Barbados was great fun. Everyone heads to a place called ‘The Boatyard’, which is a huge beach bar with a live band, volleyball, jet skiing, banana boats, ropeswings off a pier etc – great fun! The sea is a bright green and you can see fish swimming around you. I got stung by a jellyfish but it was worth it! The final destination was Grand Turk, which unfortunately I couldn’t see as I had In Port Manning, but we just found out that we won’t be going there any more as the ship was too big for the dock and it took too long to get everyone off on tender boats. So for the upcoming cruises we will go to Dominica or St Maarten instead.

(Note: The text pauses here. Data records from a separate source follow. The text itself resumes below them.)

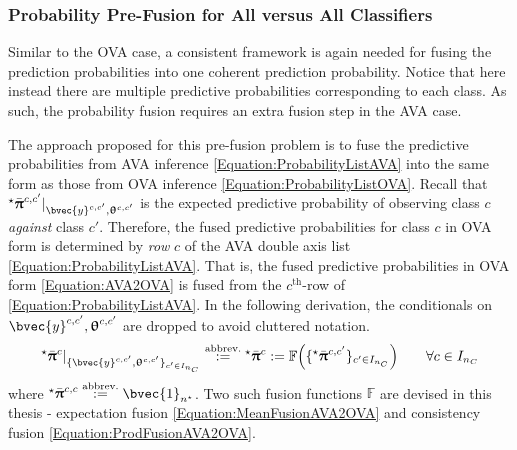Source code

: 			\subsubsection{Probability Pre-Fusion for All versus All Classifiers}
			\label{BenthicHabitatMapping:Classification:MulticlassClassification:ProbabilityPreFusion}
						
				Similar to the OVA case, a consistent framework is again needed for fusing the prediction probabilities into one coherent prediction probability. Notice that here instead there are multiple predictive probabilities corresponding to each class. As such, the probability fusion requires an extra fusion step in the AVA case. 
			
				The approach proposed for this pre-fusion problem is to fuse the predictive probabilities from AVA inference \eqref{Equation:ProbabilityListAVA} into the same form as those from OVA inference \eqref{Equation:ProbabilityListOVA}. Recall that ${^{\star}}\bar{\vec{\uppi}}^{c, c'} |_{\bvec{y}^{c, c'}, \vec{\uptheta}^{c, c'}}$ is the expected predictive probability of observing class $c$ \textit{against} class $c'$. Therefore, the fused predictive probabilities for class $c$ in OVA form is determined by \textit{row} $c$ of the AVA double axis list \eqref{Equation:ProbabilityListAVA}. That is, the fused predictive probabilities in OVA form \eqref{Equation:AVA2OVA} is fused from the $c^{\mathrm{th}}$-row of \eqref{Equation:ProbabilityListAVA}. In the following derivation, the conditionals on $\bvec{y}^{c, c'}, \vec{\uptheta}^{c, c'}$ are dropped to avoid cluttered notation. \begin{equation}
					\begin{aligned}
						{^{\star}}\bar{\vec{\uppi}}^{c} |_{\{ \bvec{y}^{c, c'}, \vec{\uptheta}^{c, c'} \}_{c' \in I_{n_{C}}}} \stackrel{\text{abbrev.}}{:=} {^{\star}}\bar{\vec{\uppi}}^{c} := \mathbb{F}\Big(\{{^{\star}}\bar{\vec{\uppi}}^{c, c'}\}_{c' \in I_{n_{C}}}\Big) \qquad \forall c \in I_{n_{C}}
					\end{aligned}
				\label{Equation:AVA2OVA}
				\end{equation} where ${^{\star}}\bar{\vec{\uppi}}^{c, c} \stackrel{\text{abbrev.}}{:=} \bvec{1}_{n^{\star}}$. Two such fusion functions $\mathbb{F}$ are devised in this thesis - expectation fusion \eqref{Equation:MeanFusionAVA2OVA} and consistency fusion \eqref{Equation:ProdFusionAVA2OVA}.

So everything is going very well. The other day I received a white star card which means that a passenger found my service excellent and has taken it upon themselves to write a letter of recommendation to Cunard. I was delivered a copy and it turns out that 2 Canadian blokes enjoyed my playing and think that I have ‘verve’. They also mention that they had the ‘pleasure of discussing musical topics’ with me on deck, which is weird because all I remember talking about is what would happen if you jumped off the side of the ship in the middle of the night! I also received a gift from some guests who know Dad – they basically left me a bag full of their left over suncream, shampoo, toothpaste, gin and rum which was nice!

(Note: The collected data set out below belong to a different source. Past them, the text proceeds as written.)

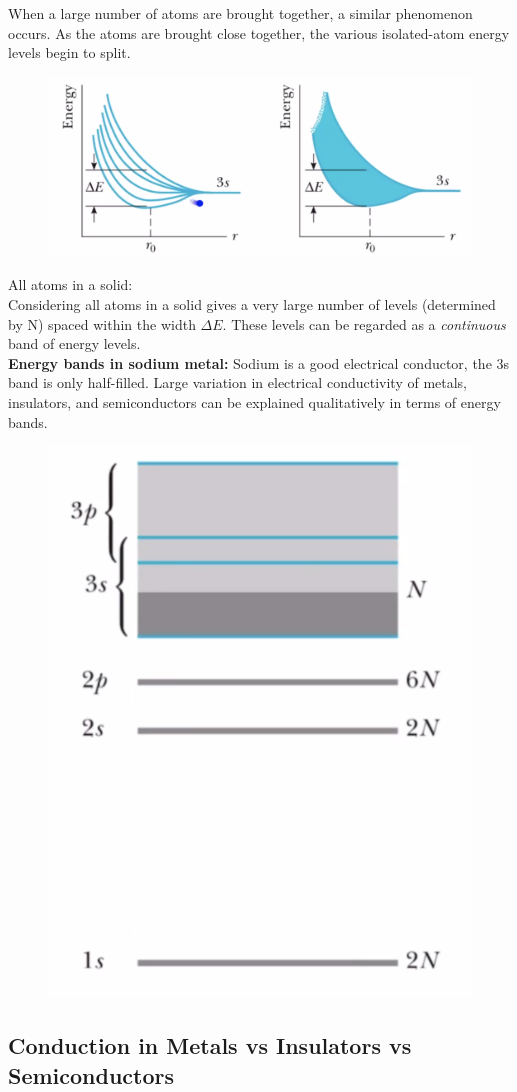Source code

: \documentclass[class=article,crop=false]{standalone}
\begin{document}
When a large number of atoms are brought together, a similar phenomenon occurs. As the atoms are brought close together, the various isolated-atom energy levels begin to split.

\begin{figure}[h!]
	\centering
	\includegraphics[width=.8\linewidth]{./Images/crop.png}
	\caption{}
\end{figure}

All atoms in a solid:\\
Considering all atoms in a solid gives a very large number of levels (determined by N) spaced within the width $\Delta E$. These levels can be regarded as a \emph{continuous} band of energy levels.\\

\textbf{Energy bands in sodium metal:}
Sodium is a good electrical conductor, the 3s band is only half-filled. Large variation in electrical conductivity of metals, insulators, and semiconductors can be explained qualitatively in terms of energy bands.

\begin{figure}[h!]
	\centering
	\includegraphics[width=.4\linewidth]{./Images/bands.png}
	\caption{}
\end{figure}

\subsection{Conduction in Metals vs Insulators vs Semiconductors}
\end{document}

I’ll finish with a ship horror story that keeps cropping up...apparently 2 years ago there was a couple of Filipino guys (apparently this is the correct way to spell it) who were competing for a promotion on the ship. When the news came out and the successful guy was celebrating in the crew mess, his competitor strolled in with a copper hammer and smacked him twice in the head, killing him, before throwing the hammer in the bin and walking back to his room. This caused an angry mob of Filipinos to congregate outside his room with various weapons in the hope of doing a similar thing to him, but the ship security arrested him, and he’s now serving a life sentence in an English prison. There’s a plaque on the crew mess wall in memory of him. So we don’t mess with the Filipinos!